--- START ---
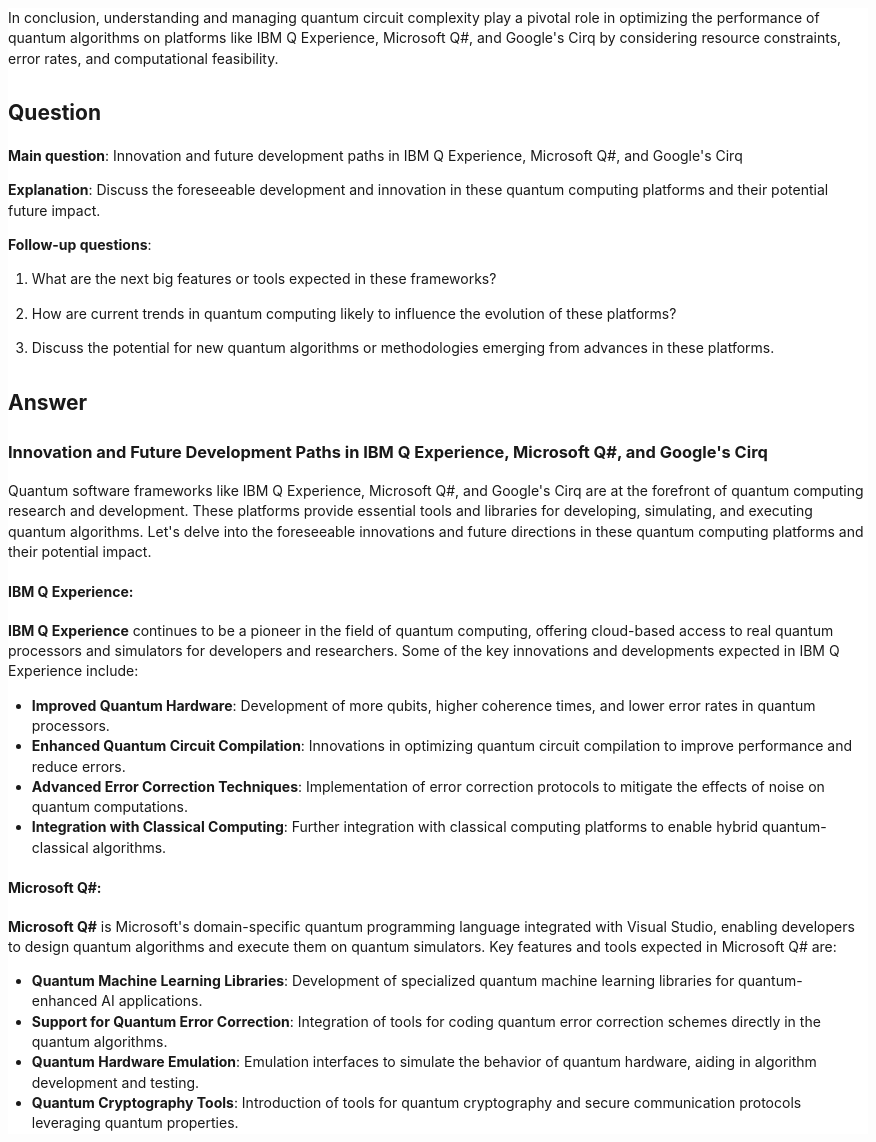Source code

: In conclusion, understanding and managing quantum circuit complexity play a pivotal role in optimizing the performance of quantum algorithms on platforms like IBM Q Experience, Microsoft Q#, and Google's Cirq by considering resource constraints, error rates, and computational feasibility.

## Question
**Main question**: Innovation and future development paths in IBM Q Experience, Microsoft Q#, and Google's Cirq

**Explanation**: Discuss the foreseeable development and innovation in these quantum computing platforms and their potential future impact.

**Follow-up questions**:

1. What are the next big features or tools expected in these frameworks?

2. How are current trends in quantum computing likely to influence the evolution of these platforms?

3. Discuss the potential for new quantum algorithms or methodologies emerging from advances in these platforms.





## Answer

### Innovation and Future Development Paths in IBM Q Experience, Microsoft Q#, and Google's Cirq

Quantum software frameworks like IBM Q Experience, Microsoft Q#, and Google's Cirq are at the forefront of quantum computing research and development. These platforms provide essential tools and libraries for developing, simulating, and executing quantum algorithms. Let's delve into the foreseeable innovations and future directions in these quantum computing platforms and their potential impact.

#### IBM Q Experience:
**IBM Q Experience** continues to be a pioneer in the field of quantum computing, offering cloud-based access to real quantum processors and simulators for developers and researchers. Some of the key innovations and developments expected in IBM Q Experience include:
- **Improved Quantum Hardware**: Development of more qubits, higher coherence times, and lower error rates in quantum processors.
- **Enhanced Quantum Circuit Compilation**: Innovations in optimizing quantum circuit compilation to improve performance and reduce errors.
- **Advanced Error Correction Techniques**: Implementation of error correction protocols to mitigate the effects of noise on quantum computations.
- **Integration with Classical Computing**: Further integration with classical computing platforms to enable hybrid quantum-classical algorithms.

#### Microsoft Q#:
**Microsoft Q#** is Microsoft's domain-specific quantum programming language integrated with Visual Studio, enabling developers to design quantum algorithms and execute them on quantum simulators. Key features and tools expected in Microsoft Q# are:
- **Quantum Machine Learning Libraries**: Development of specialized quantum machine learning libraries for quantum-enhanced AI applications.
- **Support for Quantum Error Correction**: Integration of tools for coding quantum error correction schemes directly in the quantum algorithms.
- **Quantum Hardware Emulation**: Emulation interfaces to simulate the behavior of quantum hardware, aiding in algorithm development and testing.
- **Quantum Cryptography Tools**: Introduction of tools for quantum cryptography and secure communication protocols leveraging quantum properties.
--- END ---
* Task directions *
Reproduce the material above exactly but drop all images.

* Response below *
Source code

: In conclusion, understanding and managing quantum circuit complexity play a pivotal role in optimizing the performance of quantum algorithms on platforms like IBM Q Experience, Microsoft Q#, and Google's Cirq by considering resource constraints, error rates, and computational feasibility.

## Question
**Main question**: Innovation and future development paths in IBM Q Experience, Microsoft Q#, and Google's Cirq

**Explanation**: Discuss the foreseeable development and innovation in these quantum computing platforms and their potential future impact.

**Follow-up questions**:

1. What are the next big features or tools expected in these frameworks?

2. How are current trends in quantum computing likely to influence the evolution of these platforms?

3. Discuss the potential for new quantum algorithms or methodologies emerging from advances in these platforms.





## Answer

### Innovation and Future Development Paths in IBM Q Experience, Microsoft Q#, and Google's Cirq

Quantum software frameworks like IBM Q Experience, Microsoft Q#, and Google's Cirq are at the forefront of quantum computing research and development. These platforms provide essential tools and libraries for developing, simulating, and executing quantum algorithms. Let's delve into the foreseeable innovations and future directions in these quantum computing platforms and their potential impact.

#### IBM Q Experience:
**IBM Q Experience** continues to be a pioneer in the field of quantum computing, offering cloud-based access to real quantum processors and simulators for developers and researchers. Some of the key innovations and developments expected in IBM Q Experience include:
- **Improved Quantum Hardware**: Development of more qubits, higher coherence times, and lower error rates in quantum processors.
- **Enhanced Quantum Circuit Compilation**: Innovations in optimizing quantum circuit compilation to improve performance and reduce errors.
- **Advanced Error Correction Techniques**: Implementation of error correction protocols to mitigate the effects of noise on quantum computations.
- **Integration with Classical Computing**: Further integration with classical computing platforms to enable hybrid quantum-classical algorithms.

#### Microsoft Q#:
**Microsoft Q#** is Microsoft's domain-specific quantum programming language integrated with Visual Studio, enabling developers to design quantum algorithms and execute them on quantum simulators. Key features and tools expected in Microsoft Q# are:
- **Quantum Machine Learning Libraries**: Development of specialized quantum machine learning libraries for quantum-enhanced AI applications.
- **Support for Quantum Error Correction**: Integration of tools for coding quantum error correction schemes directly in the quantum algorithms.
- **Quantum Hardware Emulation**: Emulation interfaces to simulate the behavior of quantum hardware, aiding in algorithm development and testing.
- **Quantum Cryptography Tools**: Introduction of tools for quantum cryptography and secure communication protocols leveraging quantum properties.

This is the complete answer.